Tommy Chavis stood underneath the south stands of Memorial Stadium, tucked away in a corner near the small, makeshift tent for Gary Pinkel’s postgame news conference.
Cameras flooded Chase Daniel, Martin Rucker and the rest of the faces Missouri fans are so used to seeing in the media.
Chavis stood back and answered a message on his phone. Participating in postgame interviews isn’t normally a staple of his postgame routine.
It was Saturday. And the sophomore’s media workload might increase because star defensive end Brian Smith fractured his right hip during the game and will likely miss the rest of the regular season according to MU officials.
After Saturday’s 41-21 victory against Kansas State, it’s hard to claim that anybody made a bigger play than Chavis’ tackle on fourth-and-goal in the second quarter.
With Missouri trailing and the Wildcats driving, Kansas-State slowly pushed down the field and to the Tigers’ 9. Three James Johnson runs later, the ball was on the 1.
Defensive tackle Lorenzo Williams stood in the middle of the field, looked toward the Missouri sidelines and saw running back Tony Temple and the rest of the offense, jumping up and down, waiting and hoping for someone to step up and plug the slow drip that was the Wildcats’ momentum before it sprung a full leak.
“We were ready to go in, we knew what was going to happen,” Temple said. “We just knew we had to make plays.”

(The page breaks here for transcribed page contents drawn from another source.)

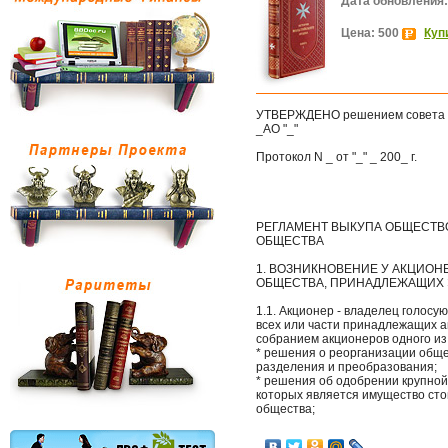
Дата обновления:
Цена: 500
Куп
УТВЕРЖДЕНО решением совета 
_АО "_"
Протокол N _ от "_" _ 200_ г.
РЕГЛАМЕНТ ВЫКУПА ОБЩЕСТВ
ОБЩЕСТВА
1. ВОЗНИКНОВЕНИЕ У АКЦИОН
ОБЩЕСТВА, ПРИНАДЛЕЖАЩИХ 
1.1. Акционер - владелец голос
всех или части принадлежащих а
собранием акционеров одного и
* решения о реорганизации обще
разделения и преобразования;
* решения об одобрении крупной
которых является имущество ст
общества;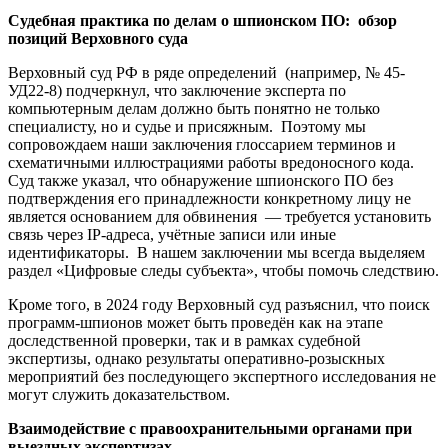
Судебная практика по делам о шпионском ПО: обзор
позиций Верховного суда
Верховный суд РФ в ряде определений (например, № 45-
УД22-8) подчеркнул, что заключение эксперта по
компьютерным делам должно быть понятно не только
специалисту, но и судье и присяжным. Поэтому мы
сопровождаем наши заключения глоссарием терминов и
схематичными иллюстрациями работы вредоносного кода.
Суд также указал, что обнаружение шпионского ПО без
подтверждения его принадлежности конкретному лицу не
является основанием для обвинения — требуется установить
связь через IP-адреса, учётные записи или иные
идентификаторы. В нашем заключении мы всегда выделяем
раздел «Цифровые следы субъекта», чтобы помочь следствию.
Кроме того, в 2024 году Верховный суд разъяснил, что поиск
программ-шпионов может быть проведён как на этапе
доследственной проверки, так и в рамках судебной
экспертизы, однако результаты оперативно-розыскных
мероприятий без последующего экспертного исследования не
могут служить доказательством.
Взаимодействие с правоохранительными органами при
выездных экспертизах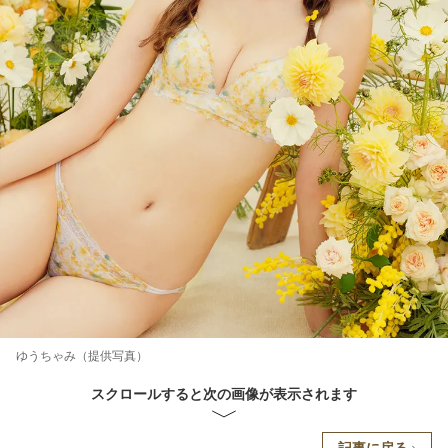
ゆうちゃみ（提供写真）
スクロールすると次の画像が表示されます
記事に戻る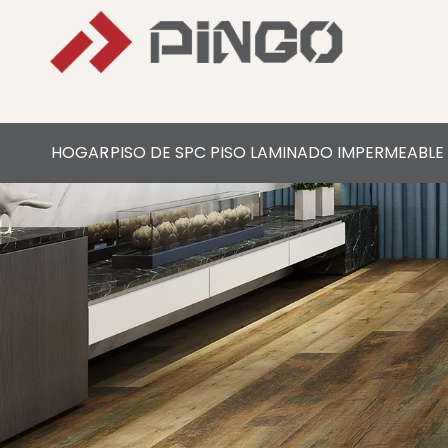
HOGAR
PISO DE SPC
PISO LAMINADO IMPERMEABLE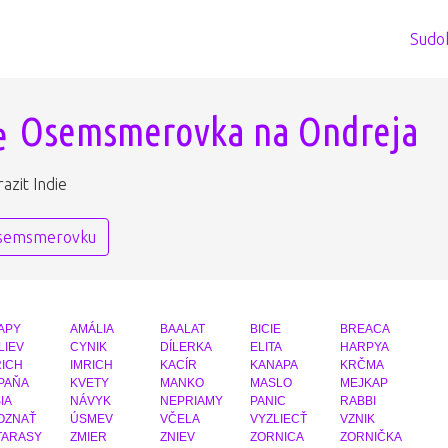
Sudo
Osemsmerovka na Ondreja
azit Indie
osemsmerovku
APY
AMÁLIA
BAALAT
BICIE
BREACA
LIEV
CYNIK
DÍLERKA
ELITA
HARPYA
RICH
IMRICH
KACÍR
KANAPA
KRČMA
PAŇA
KVETY
MANKO
MASLO
MEJKAP
IA
NÁVYK
NEPRIAMY
PANIC
RABBI
OZNAŤ
ÚSMEV
VČELA
VYZLIECŤ
VZNIK
TARASY
ZMIER
ZNIEV
ZORNICA
ZORNIČKA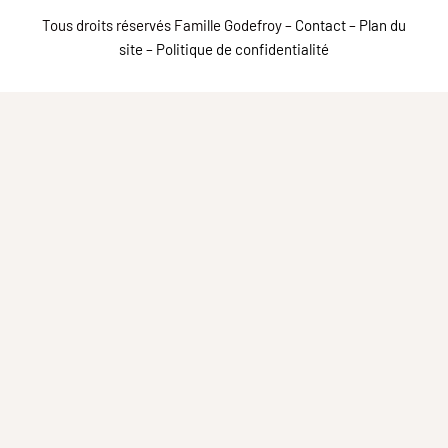
Tous droits réservés Famille Godefroy –
Contact
–
Plan du
site
–
Politique de confidentialité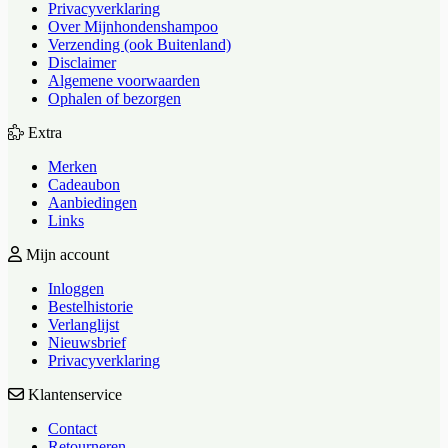
Privacyverklaring
Over Mijnhondenshampoo
Verzending (ook Buitenland)
Disclaimer
Algemene voorwaarden
Ophalen of bezorgen
Extra
Merken
Cadeaubon
Aanbiedingen
Links
Mijn account
Inloggen
Bestelhistorie
Verlanglijst
Nieuwsbrief
Privacyverklaring
Klantenservice
Contact
Retourneren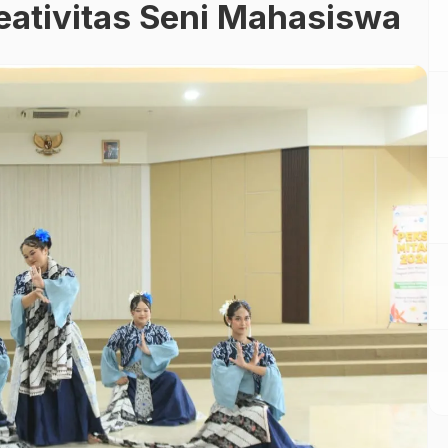
eativitas Seni Mahasiswa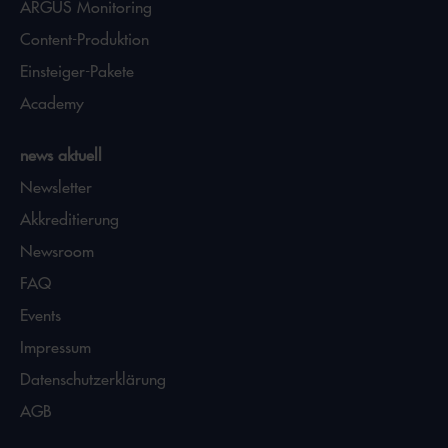
ARGUS Monitoring
Content-Produktion
Einsteiger-Pakete
Academy
news aktuell
Newsletter
Akkreditierung
Newsroom
FAQ
Events
Impressum
Datenschutzerklärung
AGB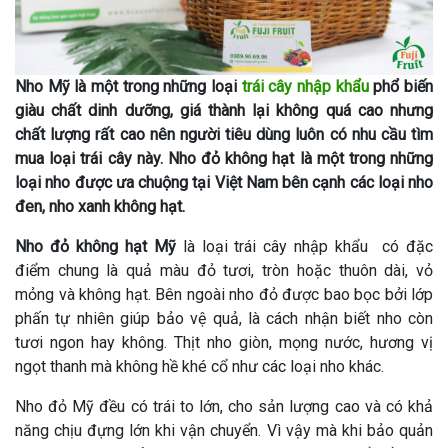
Nho Mỹ là một trong những loại
trái cây nhập khẩu
phổ biến
giàu chất dinh dưỡng, giá thành lại không quá cao nhưng
chất lượng rất cao nên người tiêu dùng luôn có nhu cầu tìm
mua loại trái cây này. Nho đỏ không hạt là một trong những
loại nho được ưa chuộng tại Việt Nam bên cạnh các loại nho
đen, nho xanh không hạt.
Nho đỏ không hạt Mỹ
là loại trái cây nhập khẩu có đặc
điểm chung là quả màu đỏ tươi, tròn hoặc thuôn dài, vỏ
mỏng và không hạt. Bên ngoài nho đỏ được bao bọc bởi lớp
phấn tự nhiên giúp bảo vệ quả, là cách nhận biết nho còn
tươi ngon hay không. Thịt nho giòn, mọng nước, hương vị
ngọt thanh mà không hề khé cổ như các loại nho khác.
Nho đỏ Mỹ đều có trái to lớn, cho sản lượng cao và có khả
năng chịu đựng lớn khi vận chuyển. Vì vậy mà khi bảo quản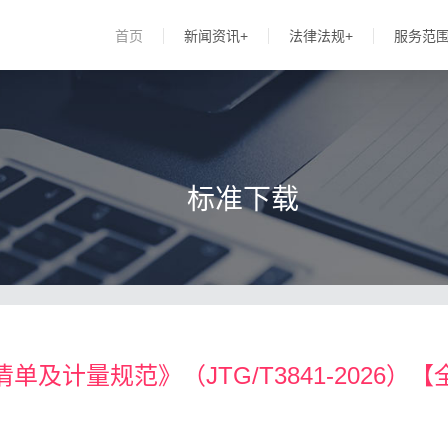
首页
新闻资讯+
法律法规+
服务范
标准下载
计量规范》（JTG/T3841-2026）【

Chavis isn’t the flashiest player on a team filled with extroverted personalities. He’s not the biggest player. And he’s certainly not the most recognizable guy coming out of the locker room.
But with a yard standing between the Wildcats and a double-digit lead, Chavis became the star of the day, the play ending with Chavis on top of Johnson, and Johnson a yard short of the goal line.
Dedrick Harrington called it the biggest play of the game. Chavis said it was the best play he has made in recent memory.
“Every day in practice that’s one of our scenarios. Fourth-and-goal and it feels great to go out and do the things I know I can do,” Chavis said.
On the opposite side of Chavis’ stop, frustration was all the Wildcats felt.
“I don’t know what happened,” running back Leon Patton said. “It was a great opportunity and we didn’t take advantage of it. We didn’t make the adjustments. They got us.”
Listed as a second-stringer on the depth chart for most of the season, Chavis has seen action in every game. But his name isn’t one Missouri fans hear a lot.
He entered the game with nine tackles for the season. His momentum-changing tackle was one of only two tackles Chavis made on Saturday.
Linebacker Marcus Bacon was eager to talk about his teammate who few people outside of the Tigers’ locker room know.
“He’s just been working hard in practice and he stepped up when he needed to step up,” Bacon said. “He would probably do that any other time. He could probably start on a lot of other teams but we’ve just got such a good defensive line. He just did what he had to do.”
Of course, with the tackle made on the 1-yard line, there was the little matter of Missouri having to march 99 yards to score a touchdown. All it took was 10 plays, and the momentum swung back to Missouri for good.
“We were proud to do what we did and then watch the offense come out and compliment us on our good job,” Chavis said. “That was the best part about it, to go back and watch our offense go 99 yards and score a touchdown.”
Chavis could potentially see more of these situations. The man ahead of him on the depth chart, Smith, injured his hip during David Overstreet’s fumble recovery for a touchdown according to Pinkel.
In the late fourth quarter, Smith exited the Missouri locker room on crutches, which he angrily slammed once just before leaving. With help from the Missouri training staff, he was placed in the back of the car and driven to a hospital for x-rays.
Pinkel said after the game he didn’t know the extent of the injury. But now he will have to prepare for the loss of Smith, who could possibly return for a bowl game.